Revisiting the code mentioned in my comment from yesterday:

notation_lookup = LinkedData::Models::Class.where(
  notation: RDF::Literal.new(params[:cls], :datatype => RDF::XSD.string))
  .in(submission).first

This lookup fails because it requires the presence of the xsd:string datatype.

Ignazio added code to the OWL API that allows a user of the API to force the presence of xsd:string on literals. See this comment: https://github.com/owlcs/owlapi/issues/1063#issuecomment-1249911355. One possible solution to test would be to modify this project to use the new format parameter:

format.setParameter("force xsd:string on literals", Boolean.TRUE);

Another possible solution would be to remove the xsd:string datatype parameter from the notation_to_class_uri method in the ontologies_api project. It's not immediately clear to me if that would have any other adverse effects.

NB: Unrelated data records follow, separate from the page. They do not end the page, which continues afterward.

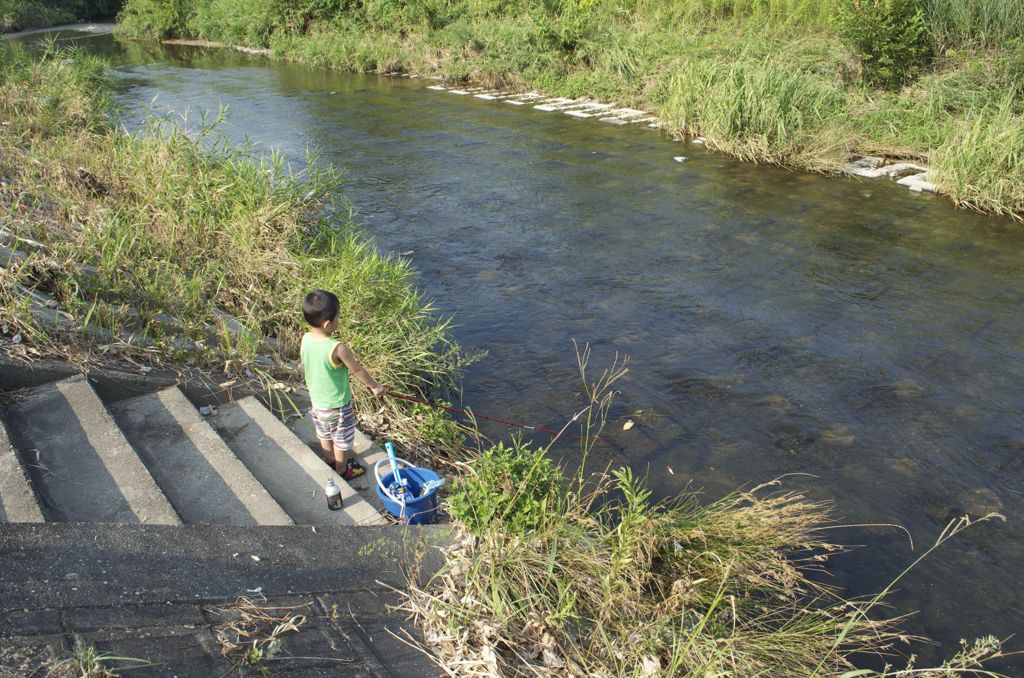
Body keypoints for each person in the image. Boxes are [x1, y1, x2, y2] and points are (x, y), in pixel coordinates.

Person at [301, 289, 385, 480]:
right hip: (338, 405)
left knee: (323, 432)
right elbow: (357, 370)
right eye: (338, 317)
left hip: (318, 402)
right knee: (342, 438)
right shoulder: (337, 348)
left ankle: (329, 459)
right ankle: (342, 470)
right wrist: (375, 386)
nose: (339, 321)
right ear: (327, 323)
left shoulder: (305, 339)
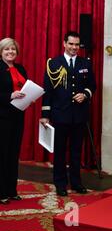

jvendetti commented 1 year ago

I tested a modification to the code in the notation_to_class_uri method in my local dev environment where I removed the datatype parameter for creation of a new RDF::Literal object:

notation_lookup = LinkedData::Models::Class.where(notation: RDF::Literal.new(params[:cls])).in(submission).first

I ran the full unit test suite for ontologies_api, and this change doesn't break any other unit tests. I think this might be the better solution because it would allow us to have smaller output files when we serialize ontologies to RDF/XML.